The U.S. Securities and Exchange Commission (SEC) has published an analytical document addressing the regulation of staking — a mechanism that allows cryptocurrency holders to participate in supporting blockchain networks and earn rewards for doing so. The document states that, under certain conditions, staking activities do not fall under the scope of U.S. securities laws.
It is important to emphasize that this document, prepared by the SEC’s Division of Corporate Finance, is not an official regulatory rule or binding guidance. Rather, it represents an analytical review of the current legal landscape and the regulator’s current views on staking.
Industry experts, including company representatives and analysts, have commented that this statement effectively removes a significant amount of uncertainty and risk for market participants. Now, companies involved in organizing staking pools, providing custodial storage of staked assets, and other related services can operate without fear of enforcement actions from the regulator—provided their activities comply with SEC requirements.
The document defines “staking participants” as node operators and validators—technical specialists who maintain blockchain networks, custodians who hold clients’ assets, delegates and nominators, as well as organizations that perform staking on behalf of themselves or their clients.
Figment CEO Lorien Gabel highlighted that the document legalizes several auxiliary services that American companies previously approached with caution. For example, insurance against “slashing” (penalties imposed on validators for misbehavior) and modified, more flexible “unbonding” periods (the time during which assets remain locked after staking is withdrawn) are now recognized as acceptable. SEC representatives made clear that providing such services does not transform staking providers into asset managers, significantly lowering regulatory barriers. This paves the way for expanding service offerings, including the creation of staking pools for users.
On the other hand, Alison Mannegero from the Crypto Council for Innovation views this as an important step in developing a regulatory framework for the crypto industry in the U.S. She notes that staking participants will now be treated similarly to miners from a regulatory standpoint, easing some of the pressure and uncertainty that was especially notable during Gary Gensler’s chairmanship, when enforcement actions focused heavily on staking services.
It is worth noting that the SEC statement was issued just days before the deadline for submitting applications to include staking in spot Ethereum ETFs. Analysts believe this indicates the regulator’s intent to expedite the review process for such innovative products, which are gaining increasing market demand.
Lorien Gabel suggests that providers of ETFs would likely have received approval for staking regardless, but the publication of the official statement will likely speed up and simplify the process by alleviating many legal doubts.
The SEC document itself stresses that it is narrowly focused and does not replace legislative decisions and rulings made by commissioners. It “has no legal force” and is not a regulatory rule.
A footnote clarifies that only certain types of activities with “protected” crypto assets are considered — that is, assets that do not carry internal economic rights such as the right to future profits, income, or a portion of a commercial enterprise’s assets. Activities involving passive income payments from staking or the transfer of rights to future cash flows are not treated as issuing securities in this document.
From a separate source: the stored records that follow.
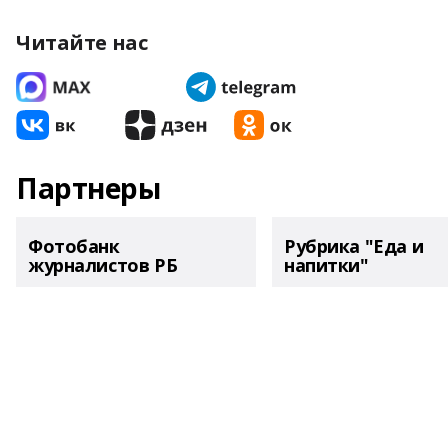
Читайте нас
Партнеры
Фотобанк
Рубрика "Еда и
журналистов РБ
напитки"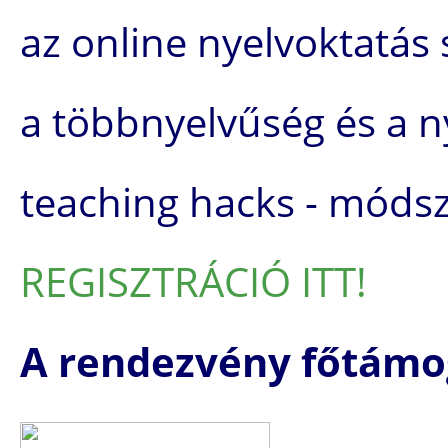
az online nyelvoktatás 
a többnyelvűség és a n
teaching hacks - móds
REGISZTRÁCIÓ ITT!
A rendezvény főtámo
Recall that in January 2025, Joe Lubin, founder of ConsenSys—one of the leading companies in the Ethereum ecosystem—expressed confidence in the SEC’s imminent approval of staking within spot Ethereum ETFs.
Thus, the SEC’s new clarification can be viewed as an important signal for the entire U.S. crypto industry. It creates clearer and more transparent frameworks for the development of staking services, which in turn helps build investor confidence and expand staking usage across institutional and retail segments.